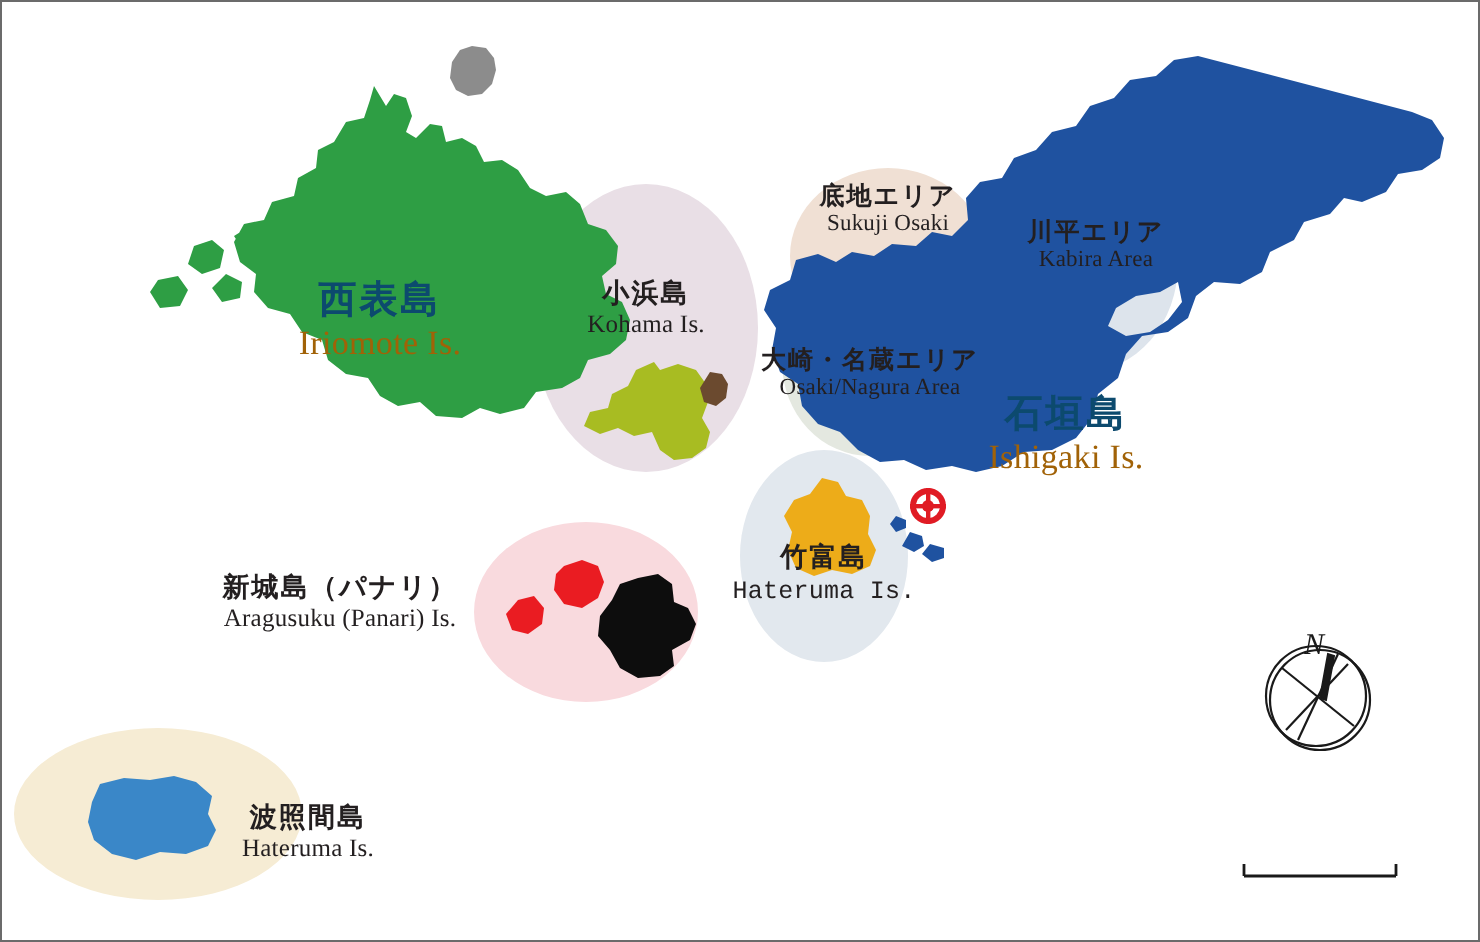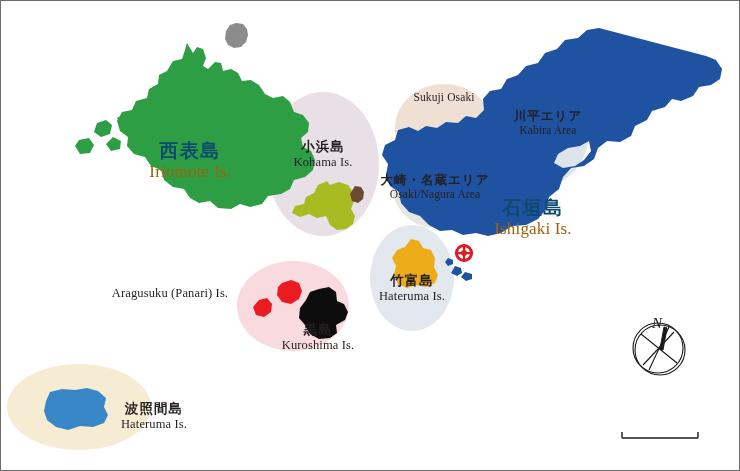--- a/index.html
+++ b/index.html
@@ -194,6 +194,7 @@
   </div>
 
   <div class="lbl lbl-dark size-sm" style="left:392px; top:90px; width:102px;">
+    <span class="jp">底地エリア</span>
     <span class="en">Sukuji Osaki</span>
   </div>
 

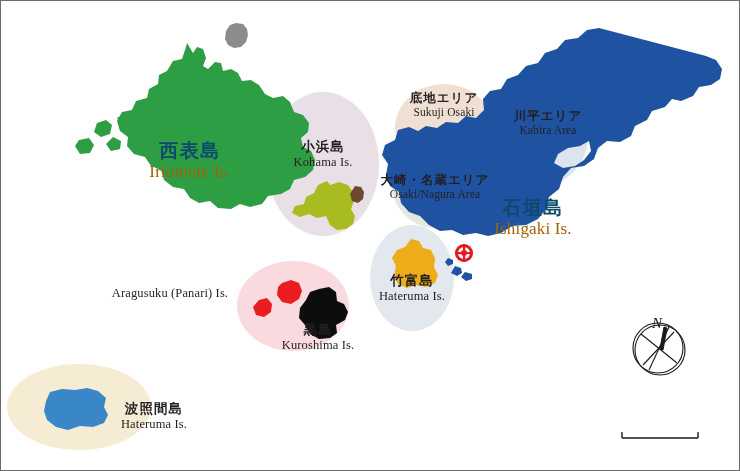--- a/index.html
+++ b/index.html
@@ -174,7 +174,7 @@
     <span class="en">Kohama Is.</span>
   </div>
 
-  <div class="lbl lbl-dark size-md" style="left:361px; top:272px; width:100px;">
+  <div class="lbl lbl-dark size-md" style="left:361px; top:272px; width:100px;font-family:Liberation Mono, monospace;">
     <span class="jp">竹富島</span>
     <span class="en">Hateruma Is.</span>
   </div>

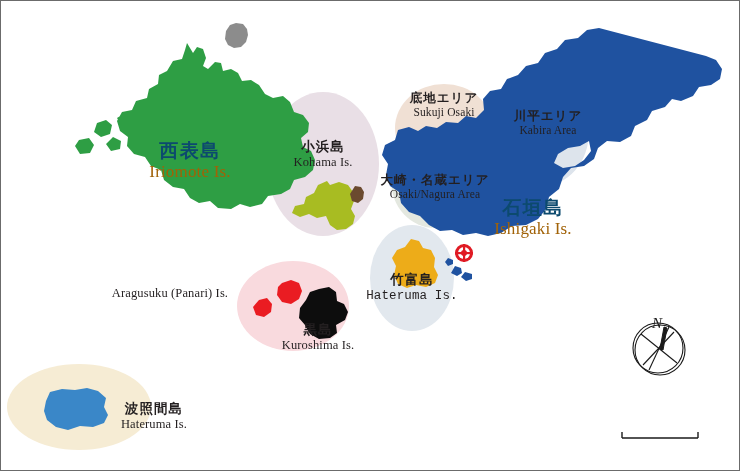--- a/index.html
+++ b/index.html
@@ -180,6 +180,7 @@
   </div>
 
   <div class="lbl lbl-dark size-md" style="left:102px; top:285px; width:134px;">
+    <span class="jp">新城島（パナリ）</span>
     <span class="en">Aragusuku (Panari) Is.</span>
   </div>
 

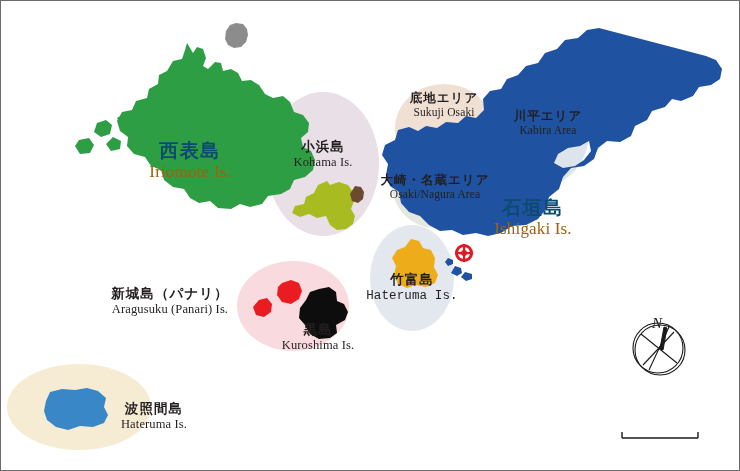--- a/index.html
+++ b/index.html
@@ -184,10 +184,6 @@
     <span class="en">Aragusuku (Panari) Is.</span>
   </div>
 
-  <div class="lbl lbl-dark size-md" style="left:265px; top:321px; width:104px;">
-    <span class="jp">黒島</span>
-    <span class="en">Kuroshima Is.</span>
-  </div>
 
   <div class="lbl lbl-dark size-md" style="left:101px; top:400px; width:104px;font-family:Liberation Serif, serif;">
     <span class="jp">波照間島</span>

──────

EXERCISE BRIEF
Each line above is to be transcribed exactly, though its pictures are not.

REPLY TO THE TASK
--- a/index.html
+++ b/index.html
@@ -194,6 +194,7 @@
   </div>
 
   <div class="lbl lbl-dark size-sm" style="left:392px; top:90px; width:102px;">
+    <span class="jp">底地エリア</span>
     <span class="en">Sukuji Osaki</span>
   </div>
 

--- a/index.html
+++ b/index.html
@@ -174,7 +174,7 @@
     <span class="en">Kohama Is.</span>
   </div>
 
-  <div class="lbl lbl-dark size-md" style="left:361px; top:272px; width:100px;">
+  <div class="lbl lbl-dark size-md" style="left:361px; top:272px; width:100px;font-family:Liberation Mono, monospace;">
     <span class="jp">竹富島</span>
     <span class="en">Hateruma Is.</span>
   </div>

--- a/index.html
+++ b/index.html
@@ -180,6 +180,7 @@
   </div>
 
   <div class="lbl lbl-dark size-md" style="left:102px; top:285px; width:134px;">
+    <span class="jp">新城島（パナリ）</span>
     <span class="en">Aragusuku (Panari) Is.</span>
   </div>
 

--- a/index.html
+++ b/index.html
@@ -184,10 +184,6 @@
     <span class="en">Aragusuku (Panari) Is.</span>
   </div>
 
-  <div class="lbl lbl-dark size-md" style="left:265px; top:321px; width:104px;">
-    <span class="jp">黒島</span>
-    <span class="en">Kuroshima Is.</span>
-  </div>
 
   <div class="lbl lbl-dark size-md" style="left:101px; top:400px; width:104px;font-family:Liberation Serif, serif;">
     <span class="jp">波照間島</span>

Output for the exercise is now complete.